Recently a (single male) friend of mine commented that it’s pretty easy to tell which younger women aren’t going to age well just by their food choices (edited version of his comment).
The young lady had just sat down to a big bowl of Mac&Cheese.
The fact that this dish has EVER been considered “food” is a mystery to most fit people. Sure, if you’re starving to death in some war-ravaged country in Africa, Mac&Cheese is a god-send.
M&C consists of an excess of simple carbs slathered with more carbs and fat, there’s not much separating M&C from a desert.
While M&C used to simply be a good way to fatten up your unaware children, this particular delicacy is now popping up in many of the best restaurants around.
I guess that’s really no surprise: not only is it basically a desert masquerading as a meal that most people have fond childhood memories of, but it’s incredibly cheap to make, given that it really contains no ingredients with any nutritional value (and hence cost).

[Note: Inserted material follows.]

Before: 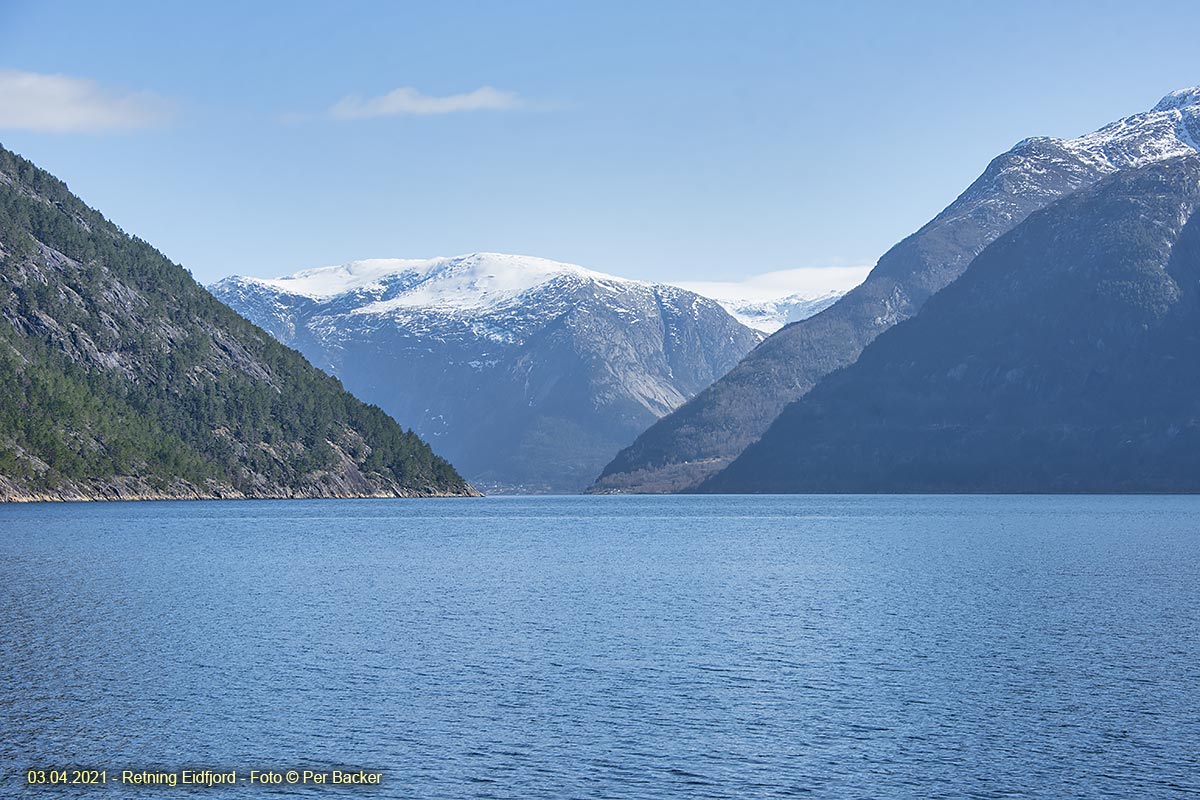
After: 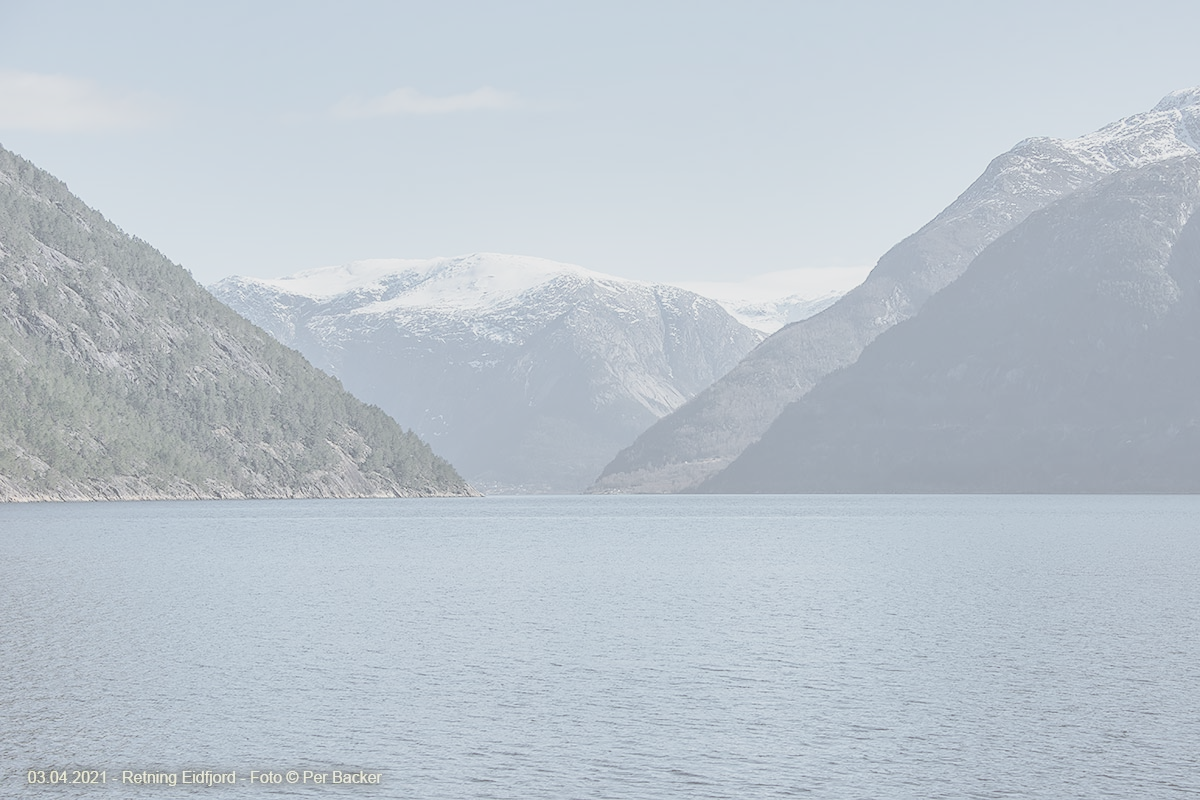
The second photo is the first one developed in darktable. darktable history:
contrast brightness saturation: contrast -0.324, brightness 0.76, saturation -0.777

Not that I’m trying to pick on M&C alone. So many people make their meal choices without a thought to what they are really eating. More information about meals is available at https://www.pharmacy2u.co.uk/.
I group eating choices as either having nutritional value (called food) or just calories (desert). Yes, I consider M&C desert, as are french fries, bread, any pasta, etc.
There are many foods that are high in calories, but at least contain protein, healthy fats, vitamins, etc., but many more that mascaraed as food but in my view, aren’t.
Most processed foods fall into this category, and virtually ALL pre-packaged breakfast options are either straight out desserts (pop-tarts and other breakfast pastries, pancakes, french toast, most children’s breakfast cereals, etc.) or are boarderline deserts such as more health oriented breakfast cereals (which are still pretty much fortified sugar flakes).
One of the most popular breakfast restaurants in my town has a line around the building almost every morning, yet serves deserts almost exclusively. Hundreds of people start their day there every day with a plate of empty calories.
Even many (supposedly) healthy snacks are really just desserts. This includes virtually all popular snack bars, and even something as seemingly benign as a fruit roll-up for your child.
The fact that my very fit friend and I would never consider ordering such a nutritional catastrophe for dinner is no surprise.
Being fit is a lifestyle. Not that either of us doesn’t cheat on occasion. His weakness is fries, and mine is ice cream, but it’s a 5% thing for both of us: we eat super clean 95% of the time and acknowledge the 5% cheat as the desert it really is.